====== 抜き出した文章
第2章 鑑別診断の歴史的変遷と診断基準の考察
2-1. クラペリンによる精神疾患の分類
20世紀初頭の精神医学における大きな転換点は、エミール・クラペリン(Emil Kraepelin)による精神疾患の「二大疾患仮説(Dichotomie)」の提唱であった。彼は、多彩な精神病症状を経過や予後に基づいて大きく2群に分類し、早発性痴呆(Dementia Praecox)(のちの統合失調症)と躁うつ病(Manisch-depressives Irresein)(現在のうつ病を含む気分障害)を区別した。
この分類は、現在に至るまで精神疾患の診断体系に強い影響を与えており、統合失調症=慢性かつ進行性、うつ病=エピソード性かつ可逆的という認識が、基本的な枠組みとして定着した。
2-2. シュナイダーによる一級症状とその影響
第二次世界大戦後には、**クルト・シュナイダー(Kurt Schneider)**が登場し、統合失調症の診断において「一級症状(first-rank symptoms)」を提唱した。これは、
- 思考伝播
- 思考奪取
- 幻聴(対話形式の幻聴や思考内容への実況中継)
- 被影響体験
などを含み、これらの症状を有することが統合失調症の診断上、決定的であるとされた。シュナイダーのこの観点は、症状の質的な特異性に着目した臨床診断を導入し、従来のクラペリン的な「経過主義」を補完するものとなった。
一方で、シュナイダー症状はうつ病における精神病性特徴(例:罪業妄想、貧困妄想、幻聴など)とも一部重なり得ることから、診断の実用性には限界もあると指摘されてきた。
2-3. DSM・ICDの時代と診断の操作的基準
1980年のDSM-III以降、精神疾患の診断は**操作的診断基準(operational criteria)にもとづく方式へと移行した。これは、観察可能な症状とその持続期間、障害の程度などを明文化し、客観的診断の再現性を高めることを目指したものである。統合失調症とうつ病も、それぞれの診断基準に明確な定義が設けられたが、両者における精神病症状(妄想・幻覚)**の存在は、重複的に扱われている。
現代では、たとえば以下のような点が重要な鑑別要素とされる:
- 気分一致性:精神病性うつ病では妄想・幻覚が気分に一致する傾向(例:罪業妄想)が強いのに対し、統合失調症では気分と無関係な内容も多い。
- 病前性格・社会機能:統合失調症では病前の社会的適応の崩壊が顕著な一方、うつ病では発症前まで適応が良好なことが多い。
- 認知機能の持続的低下:統合失調症ではエピソード間でも持続する認知機能障害があるのに対し、うつ病では可逆性が高い。
2-4. 現代における診断の曖昧さと交差
とはいえ、実際の臨床現場では診断の曖昧さは依然として残っており、うつ状態を呈する統合失調症の初期例、あるいは精神病症状を伴う重症うつ病など、どちらに分類するか困難なケースが多い。また、抗精神病薬や抗うつ薬の投与によって症状が変化し、初期診断が修正されることもある。
============
● **課題一覧**:
1 - 診断基準の歴史の文章によると、操作的診断基準にもとづく方式へ移ったのは、何年のどの版からですか。
2 - 診断基準の歴史の文章の「2-2. シュナイダーによる一級症状とその影響」から「は気分と無関係な内容も多い。」までを、そのまま書き写してください。
3 - 診断基準の歴史の文章が終わったところから、続きを書き足してください。
====== 記録一覧
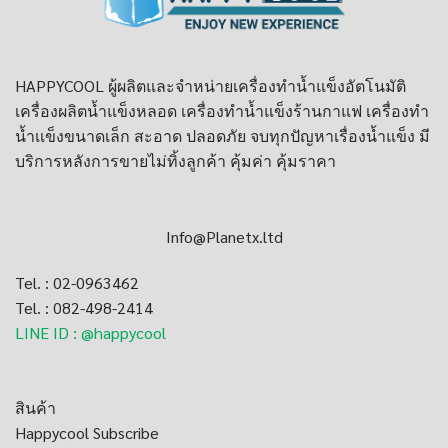
HAPPYCOOL ผู้ผลิตและจำหน่าย
เครื่องทำน้ำแข็งอัตโนมัติ
เครื่องผลิตน้ำแข็งหลอด
เครื่องทําน้ำแข็งร้านกาแฟ
เครื่องทำ
น้ำเเข็งขนาดเล็ก
สะอาด ปลอดภัย จบทุกปัญหาเรื่องน้ำแข็ง มี
บริการหลังการขายไม่ทิ้งลูกค้า คุ้มค่า คุ้มราคา
Info@Planetx.ltd
Tel. : 02-0963462
Tel. : 082-498-2414
LINE ID : @happycool
สินค้า
Happycool Subscribe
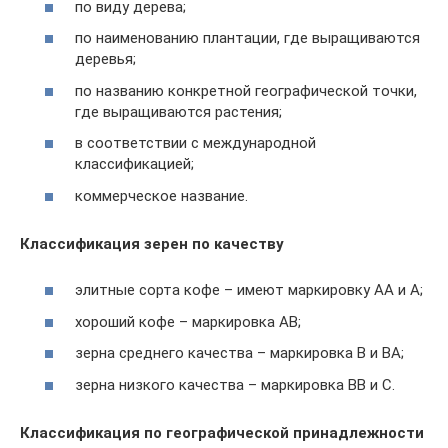
по виду дерева;
по наименованию плантации, где выращиваются
деревья;
по названию конкретной географической точки,
где выращиваются растения;
в соответствии с международной
классификацией;
коммерческое название.
Классификация зерен по качеству
элитные сорта кофе – имеют маркировку АА и А;
хороший кофе – маркировка АВ;
зерна среднего качества – маркировка В и ВА;
зерна низкого качества – маркировка ВВ и С.
Классификация по географической принадлежности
============
● **課題ごとの答え**:
1 - 1980年のDSM-III以降です。

2 -
2-2. シュナイダーによる一級症状とその影響
第二次世界大戦後には、**クルト・シュナイダー(Kurt Schneider)**が登場し、統合失調症の診断において「一級症状(first-rank symptoms)」を提唱した。これは、
- 思考伝播
- 思考奪取
- 幻聴(対話形式の幻聴や思考内容への実況中継)
- 被影響体験
などを含み、これらの症状を有することが統合失調症の診断上、決定的であるとされた。シュナイダーのこの観点は、症状の質的な特異性に着目した臨床診断を導入し、従来のクラペリン的な「経過主義」を補完するものとなった。
一方で、シュナイダー症状はうつ病における精神病性特徴(例:罪業妄想、貧困妄想、幻聴など)とも一部重なり得ることから、診断の実用性には限界もあると指摘されてきた。
2-3. DSM・ICDの時代と診断の操作的基準
1980年のDSM-III以降、精神疾患の診断は**操作的診断基準(operational criteria)にもとづく方式へと移行した。これは、観察可能な症状とその持続期間、障害の程度などを明文化し、客観的診断の再現性を高めることを目指したものである。統合失調症とうつ病も、それぞれの診断基準に明確な定義が設けられたが、両者における精神病症状(妄想・幻覚)**の存在は、重複的に扱われている。
現代では、たとえば以下のような点が重要な鑑別要素とされる:
- 気分一致性:精神病性うつ病では妄想・幻覚が気分に一致する傾向(例:罪業妄想)が強いのに対し、統合失調症では気分と無関係な内容も多い。

3 -
このような臨床の現実は、統合失調症とうつ病が必ずしも互いに排他的な疾患ではなく、ある種の連続性や重なりを持つスペクトラム上の存在である可能性を示唆している。
参考文献
- Kraepelin, E. (1919). Dementia Praecox and Paraphrenia. Translated by R.M. Barclay, Chicago: University of Chicago Press.
- Schneider, K. (1959). Clinical Psychopathology. Translated by M.W. Hamilton. New York: Grune & Stratton.
- American Psychiatric Association. Diagnostic and Statistical Manual of Mental Disorders, Fifth Edition (DSM-5). American Psychiatric Publishing, 2013.
- World Health Organization. International Classification of Diseases 11th Revision (ICD-11), 2019.
- Tsuang, M.T., Stone, W.S., & Faraone, S.V. (2000). Toward reformulating the diagnosis of schizophrenia. American Journal of Psychiatry, 157(7), 1041–1050.
- 岡田尊司(2014)『精神疾患はなぜ誤診されるのか』新潮社。
- 木村敏(1995)『人と人との間―精神病理学的日本論』講談社学術文庫。